Resume the mailing-list discussion of many-to-many mapping issues, continuing directly after its final sentence.

EXERCISE PASSAGE START

This same fix has also caused issues with many to many mappings when using
interfaces (as they are not classes). I've done a JIRA request (#3741)
and pull request (#385) specifically for interfaces, but that will not
resolve the mixed mapping issues. Does anyone know if any work was done to
look at the mixed mapping problem?
Thanks,
Neil.
On Friday, 28 November 2014 12:27:22 UTC, Ricardo Peres wrote:
>
> So, basically, Extends is missing, right? Perhaps you can create a Jira
> issue, or, better, a Jira issue and a pull request for it?
> Also for the bugs you spotted, since you went through the code and know
> what needs to be changed, can't you please submit a pull request?
>
> Thanks,
>
> RP
>
> On Friday, November 28, 2014 9:53:42 AM UTC, Stefan Steinegger wrote:
>>
>>
>> Thank you for the explanation.
>>
>>
>>> The bugfix fixed what was meant to fix. If it poses other problems, then
>>> we are here to fix them.
>>>
>>
>> When you explicitly map a many-to-many, it shouldn't make it a simple
>> value. Now I see the problem: if (modelInspector.IsManyToMany(property)).
>> With only the information of the property, the model cannot tell whether it
>> is a many-to-many or not in case of a dictionary, because there is a key
>> and a value which could be different. I propose to split it into
>> IsManyToMany and IsManyToManyKey. At a first glance, it wouldn't require
>> too many changes. The MapKeyManyToManyCustomizer and ManyToManyCustomizer
>> are adding to ManyToManyRelations and both know what they are.

EXERCISE PASSAGE END
DATA START

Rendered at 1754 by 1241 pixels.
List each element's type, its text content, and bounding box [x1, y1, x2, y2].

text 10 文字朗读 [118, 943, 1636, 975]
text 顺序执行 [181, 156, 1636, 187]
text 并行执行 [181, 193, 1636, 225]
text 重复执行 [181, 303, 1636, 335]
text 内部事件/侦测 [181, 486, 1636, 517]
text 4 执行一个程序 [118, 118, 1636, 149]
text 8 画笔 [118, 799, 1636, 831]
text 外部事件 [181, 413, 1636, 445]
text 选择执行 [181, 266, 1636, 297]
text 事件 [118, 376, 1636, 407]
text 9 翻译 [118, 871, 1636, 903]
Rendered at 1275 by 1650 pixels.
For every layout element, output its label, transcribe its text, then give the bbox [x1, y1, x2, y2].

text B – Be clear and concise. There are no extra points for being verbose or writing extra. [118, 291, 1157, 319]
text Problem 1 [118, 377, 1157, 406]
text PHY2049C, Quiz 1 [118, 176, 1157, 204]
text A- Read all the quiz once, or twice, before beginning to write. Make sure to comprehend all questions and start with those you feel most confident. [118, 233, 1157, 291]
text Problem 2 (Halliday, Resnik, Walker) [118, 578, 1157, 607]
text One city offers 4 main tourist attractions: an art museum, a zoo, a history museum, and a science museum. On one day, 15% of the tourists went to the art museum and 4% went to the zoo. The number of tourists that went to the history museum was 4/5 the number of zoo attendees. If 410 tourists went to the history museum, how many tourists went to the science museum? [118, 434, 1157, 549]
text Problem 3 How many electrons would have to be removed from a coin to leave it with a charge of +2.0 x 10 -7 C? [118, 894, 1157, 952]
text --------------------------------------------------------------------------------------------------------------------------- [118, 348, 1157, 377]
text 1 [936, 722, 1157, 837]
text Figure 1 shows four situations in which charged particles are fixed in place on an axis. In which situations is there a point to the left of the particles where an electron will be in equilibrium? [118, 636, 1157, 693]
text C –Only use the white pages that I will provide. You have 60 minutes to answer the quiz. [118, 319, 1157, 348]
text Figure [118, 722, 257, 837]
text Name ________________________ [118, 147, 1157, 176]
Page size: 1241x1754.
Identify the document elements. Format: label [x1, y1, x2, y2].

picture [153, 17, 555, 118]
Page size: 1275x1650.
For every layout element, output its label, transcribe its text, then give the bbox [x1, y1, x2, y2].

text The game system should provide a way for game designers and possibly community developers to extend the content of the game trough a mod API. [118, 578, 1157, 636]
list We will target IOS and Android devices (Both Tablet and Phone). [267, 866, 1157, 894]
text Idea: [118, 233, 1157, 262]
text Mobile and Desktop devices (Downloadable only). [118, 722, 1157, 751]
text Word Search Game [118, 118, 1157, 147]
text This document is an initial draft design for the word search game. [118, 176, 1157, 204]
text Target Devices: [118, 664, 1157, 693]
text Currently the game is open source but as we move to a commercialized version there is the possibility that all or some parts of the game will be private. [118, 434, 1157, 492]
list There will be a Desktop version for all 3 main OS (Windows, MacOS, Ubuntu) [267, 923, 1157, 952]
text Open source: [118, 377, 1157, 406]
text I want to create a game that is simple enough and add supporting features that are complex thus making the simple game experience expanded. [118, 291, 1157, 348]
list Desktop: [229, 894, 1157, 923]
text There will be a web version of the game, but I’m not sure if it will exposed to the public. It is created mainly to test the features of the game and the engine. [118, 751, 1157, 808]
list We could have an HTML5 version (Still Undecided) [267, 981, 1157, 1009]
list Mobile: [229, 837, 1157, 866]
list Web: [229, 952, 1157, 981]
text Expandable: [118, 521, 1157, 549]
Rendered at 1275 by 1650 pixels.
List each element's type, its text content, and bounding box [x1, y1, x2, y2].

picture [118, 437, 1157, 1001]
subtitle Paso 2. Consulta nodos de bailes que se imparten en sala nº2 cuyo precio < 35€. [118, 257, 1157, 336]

DATA END

SOLVED EXERCISE:
>> ManyToManyRelations does not seem to be used for anything else. I'm not
>> sure if I should try to implement this myself. But it looks more or less
>> simple and we actually depend on this.
>>
>> By the way, before it gets forgotten, there is a typo in
>> SimpleModelInspector line 421, it should return ManyToOneRelations.
>>
>> IEnumerable<MemberInfo>
>> IModelExplicitDeclarationsHolder.ManyToOneRelations
>> {
>> get { return declaredModel.ManyToManyRelations; }
>> }
>>
>>
>>> BTW, what isn't mapping by code capable to do?
>>>
>>
>> We have an interface that is mapped as a base class. There is another
>> interface that derives from it, but it is not mapped. There is a class
>> implementing that interface. That one is mapped as joined subclass. There
>> are more subclasses, some are mapped, others are not. This allows having
>> only the necessary tables in the database while having an independent class
>> and interface hierarchy. Mapping by code tries to find base classes itself,
>> which fails in this case. I didn't try with 4.0, but I also didn't see that
>> "Extends" can be declared in the mapping.